EXERCISE GOAL -> Every line of the entries with the word "amploare" in it should be shown.

(Dataset records)
+++++
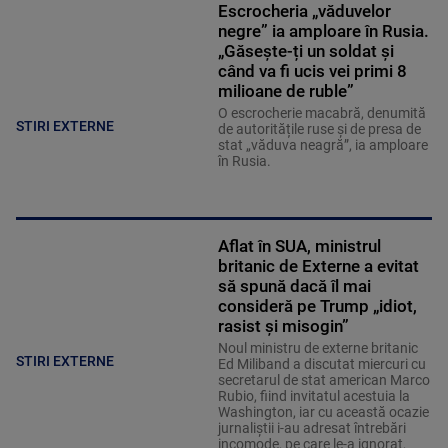
Escrocheria „văduvelor
negre” ia amploare în Rusia.
„Găsește-ți un soldat și
când va fi ucis vei primi 8
milioane de ruble”
O escrocherie macabră, denumită
STIRI EXTERNE
de autoritățile ruse și de presa de
stat „văduva neagră”, ia amploare
în Rusia.
Aflat în SUA, ministrul
britanic de Externe a evitat
să spună dacă îl mai
consideră pe Trump „idiot,
rasist și misogin”
Noul ministru de externe britanic
STIRI EXTERNE
Ed Miliband a discutat miercuri cu
secretarul de stat american Marco
Rubio, fiind invitatul acestuia la
Washington, iar cu această ocazie
jurnaliştii i-au adresat întrebări
incomode, pe care le-a ignorat,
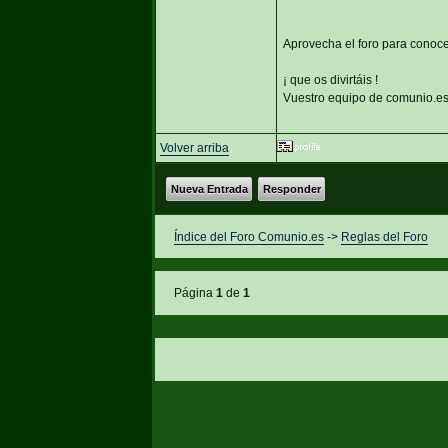
Aprovecha el foro para conoce
¡ que os divirtáis !
Vuestro equipo de comunio.e
Volver arriba
Nueva Entrada
Responder
Índice del Foro Comunio.es
->
Reglas del Foro
Página
1
de
1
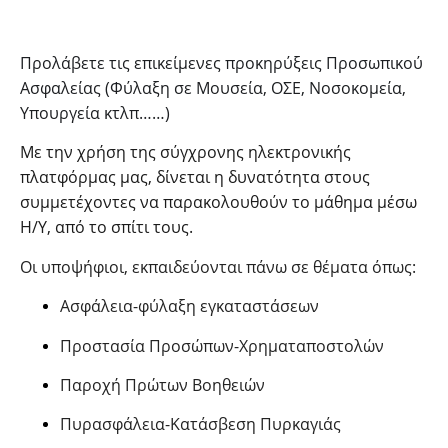
Προλάβετε τις επικείμενες προκηρύξεις Προσωπικού
Ασφαλείας (Φύλαξη σε Μουσεία, ΟΣΕ, Νοσοκομεία,
Υπουργεία κτλπ……)
Με την χρήση της σύγχρονης ηλεκτρονικής
πλατφόρμας μας, δίνεται η δυνατότητα στους
συμμετέχοντες να παρακολουθούν το μάθημα μέσω
Η/Υ, από το σπίτι τους.
O
ι υποψήφιοι, εκπαιδεύονται πάνω σε θέματα όπως:
Ασφάλεια-φύλαξη εγκαταστάσεων
Προστασία Προσώπων-Χρηματαποστολών
Παροχή Πρώτων Βοηθειών
Πυρασφάλεια-Κατάσβεση Πυρκαγιάς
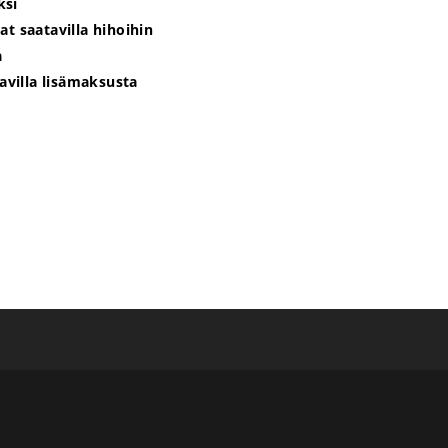
ksi
t saatavilla hihoihin
a
tavilla lisämaksusta
e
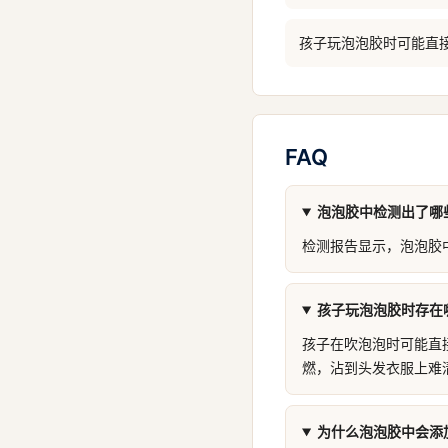
孩子玩泡泡胶时可能直
FAQ
泡泡胶中检测出了哪
检测报告显示，泡泡胶
孩子玩泡泡胶时存在
孩子在吹泡泡时可能直
燃，沾到头发衣服上难
为什么泡泡胶中会添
+++++
ANSWER SPACE ->
negre” ia amploare în Rusia.
stat „văduva neagră”, ia amploare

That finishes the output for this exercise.